Work to be completed
Through the last line of the material below, starting at the line with "thumb tip: (358, 530)", return every line exactly and only those.
*** Opening Exercise materials ***
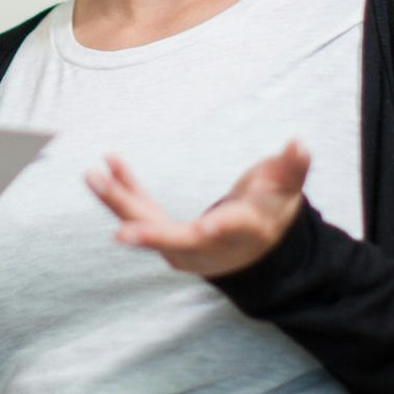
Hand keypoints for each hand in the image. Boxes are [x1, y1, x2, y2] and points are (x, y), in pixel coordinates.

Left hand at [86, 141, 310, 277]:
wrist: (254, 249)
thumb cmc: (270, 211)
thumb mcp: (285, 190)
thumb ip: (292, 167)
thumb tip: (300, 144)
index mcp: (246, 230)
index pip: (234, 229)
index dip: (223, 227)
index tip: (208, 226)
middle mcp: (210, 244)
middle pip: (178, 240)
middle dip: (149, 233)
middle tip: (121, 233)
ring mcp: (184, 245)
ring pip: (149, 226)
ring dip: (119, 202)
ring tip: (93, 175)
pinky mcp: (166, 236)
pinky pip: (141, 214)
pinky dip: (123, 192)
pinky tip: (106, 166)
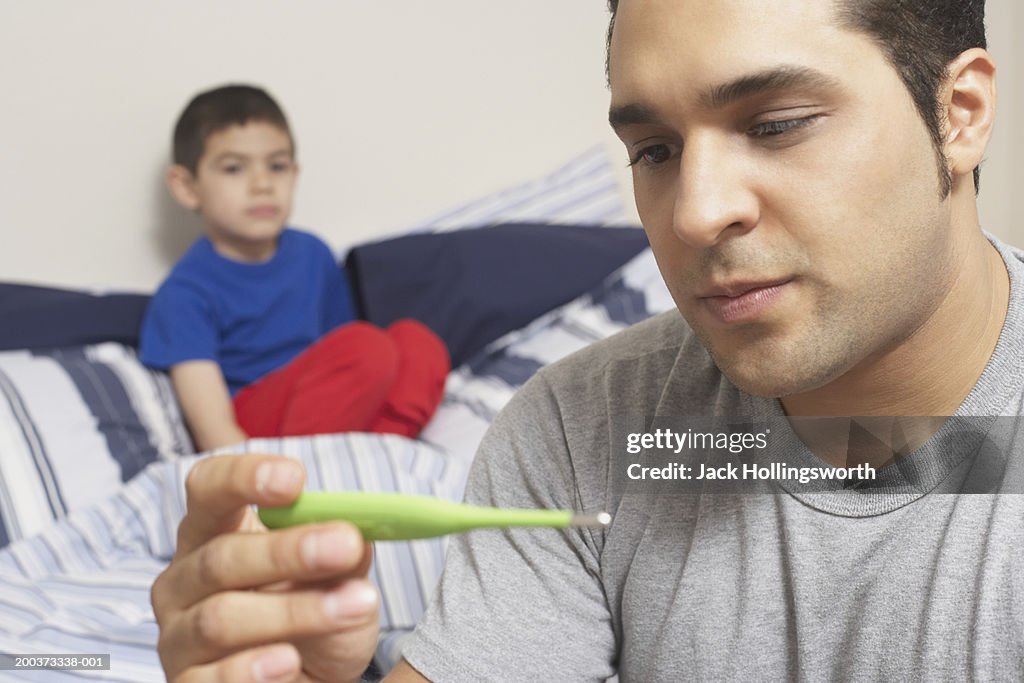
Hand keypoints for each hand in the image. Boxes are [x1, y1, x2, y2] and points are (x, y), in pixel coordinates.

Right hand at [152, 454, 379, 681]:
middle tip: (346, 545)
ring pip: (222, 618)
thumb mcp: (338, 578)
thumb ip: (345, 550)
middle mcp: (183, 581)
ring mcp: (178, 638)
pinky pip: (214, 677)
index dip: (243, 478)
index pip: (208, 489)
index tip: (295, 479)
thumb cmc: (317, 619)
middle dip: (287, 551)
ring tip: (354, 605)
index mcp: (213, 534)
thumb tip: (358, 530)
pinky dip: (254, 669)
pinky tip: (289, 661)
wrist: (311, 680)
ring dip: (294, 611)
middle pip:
*** Closing Exercise materials ***
Output below
thumb tip: (358, 530)
pinky dip: (254, 669)
pinky tip: (289, 661)
wrist: (311, 680)
ring dip: (294, 611)
middle pip:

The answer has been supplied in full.